The opportunity of processing the official lists from 1950 to 1976 with a similar software is under study. The informational architecture facilitates the data entry and enables the insertion of the prices, for every security at any frequency. The daily frequency being too costly for the budget of the project, the Scientific Council has opted for entering the prices on bi-monthly basis : on the 15th and the last day of each month. Under budgetary constraints, this choice was based on the functioning of the exchange. For most of the period covered by the database, derivatives (forward operations and options) were the bulk of the transactions. The delivery and settlement of these transactions were organised by the exchange on bi-monthly basis, on the 15th and last day of the month.

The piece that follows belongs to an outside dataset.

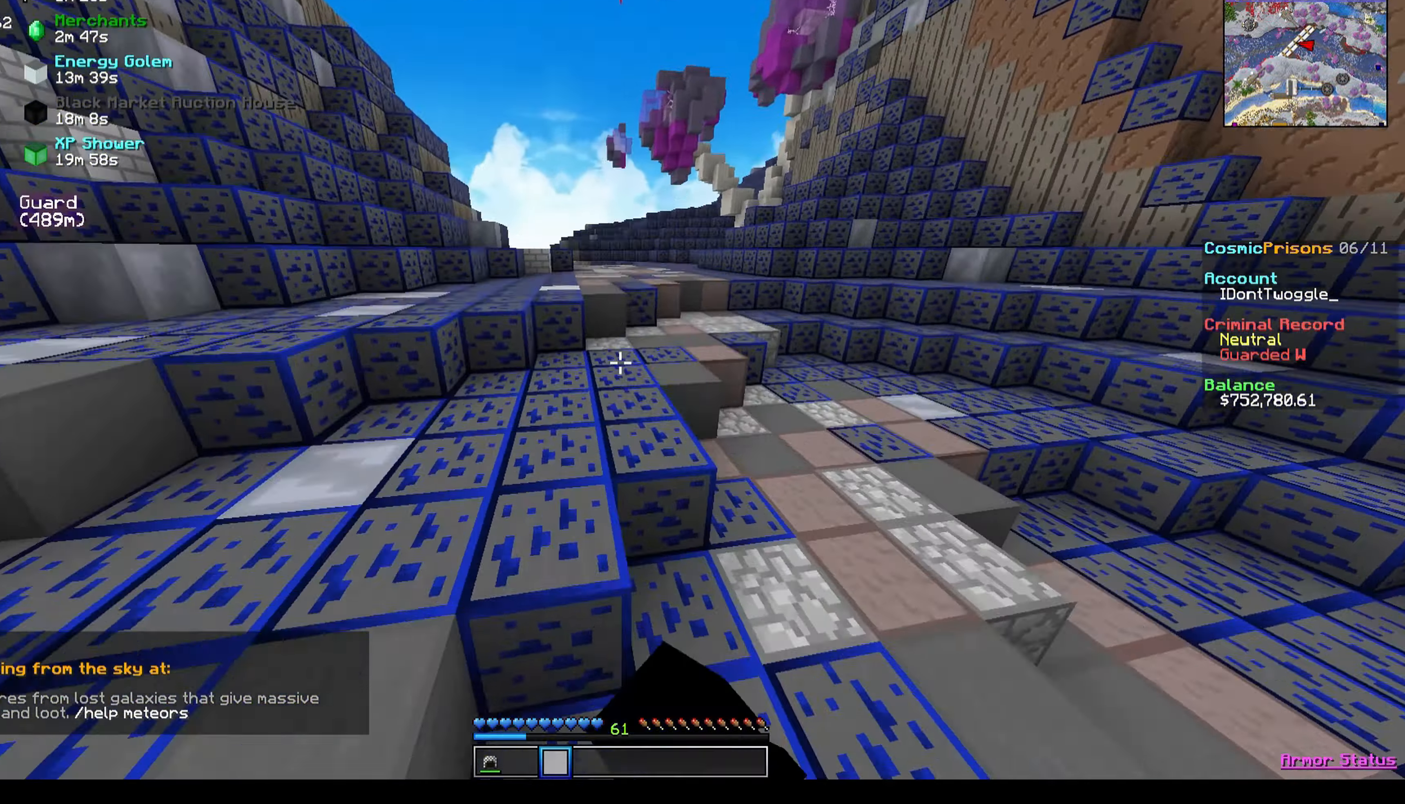
{"keys": ["w"], "events": []}
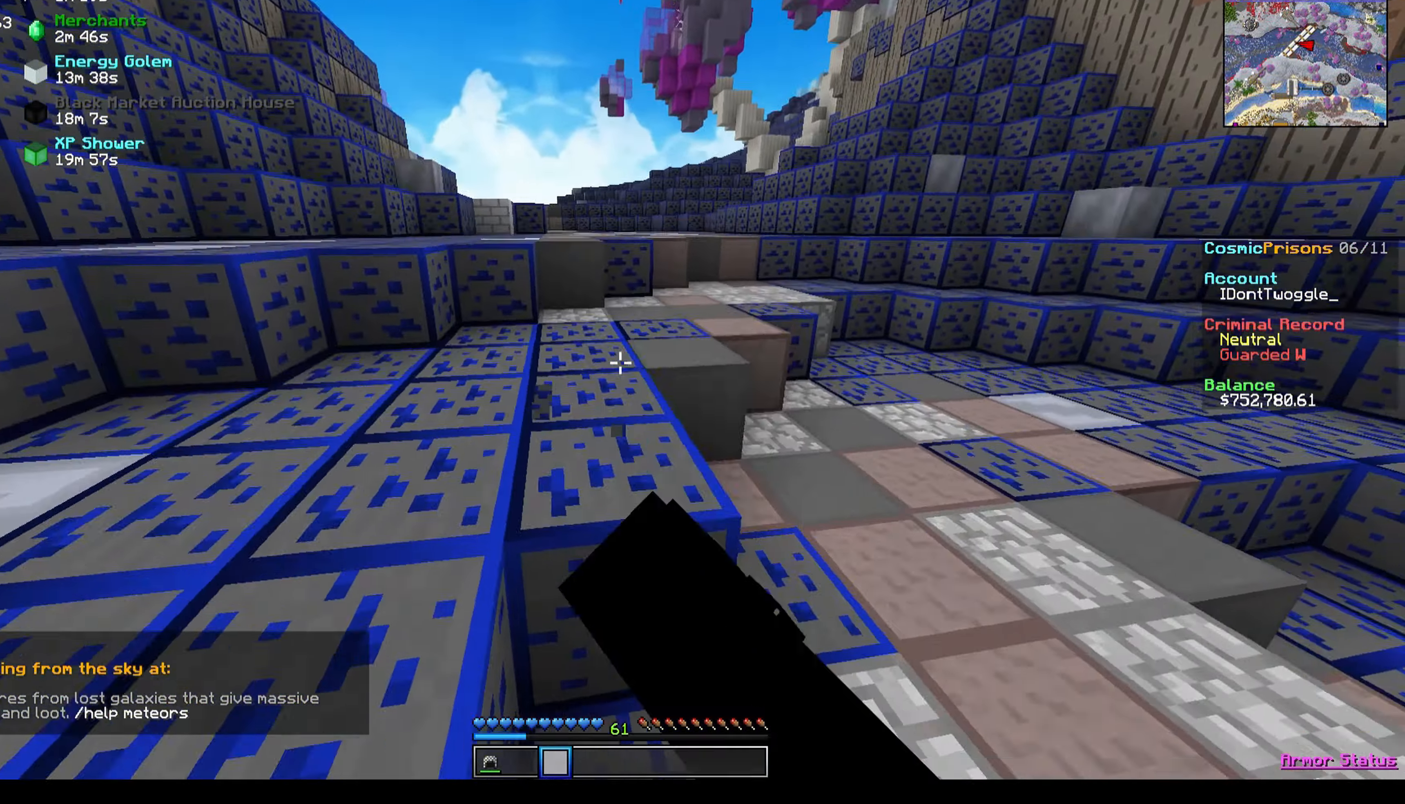
{"keys": ["w"], "events": []}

3) Check and validation of the data

The check and validation of the data depends on the technology deployed for the capture. As far as the IT-organized data entry is concerned, once the operators completed the data entry, Equipex proceeds internally with check, validation and insertion of them into the database. First, Equipex IT team checks the SQL file containing the data and verifies it from an IT point of view, in order to uncover eventual problems that would prevent a correct insertion of the data into the database. Then, the series of data are automatically checked to detect “anomalies” in the sequences. For example, this operation enlightens “abnormal" returns, this is to say returns exceeding a threshold that can be set according the historical period ; the prices exceeding the threshold are systematically checked and corrected when wrong. The last step of the process is made on a sample of at least the 10% of the data received. The sample is fully checked and the accuracy rate calculated. If the whole sample of checked data achieves a 99,99% accuracy rate, it is validated and inserted into the database. If the accuracy rate is lower, the data are rejected and the the specialized services provider must provide another dataset, which is checked once again, following the three steps.
As far as the data captured by the specific software are concerned, they are submitted to specific automatic coherence check embedded in the software and exploiting the redundancy of the information. The yearbooks publish every year a notice on a given listed issuer. The notices concerning this issuer published on subsequent yearbooks change overtime, but first a significant set of information remains stable, second, the rest of information is republished as it is on at least three or four subsequent yearbooks. For example, the date of foundation of a corporation is published on every yearbook and evidently must be the same. If the specific software reads “ 20/09/1905” as date of foundation of a given corporation on the yearbook N, but it reads “20/09/1903” on the yearbooks N+1, then it send an alert. An operator check on the images of the yearbooks, embedded within the software, and correct. Beyond these automatic coherence checks, additional manual checks are run on a sample of at least the 5% of each category of data captured by the software for each yearbook.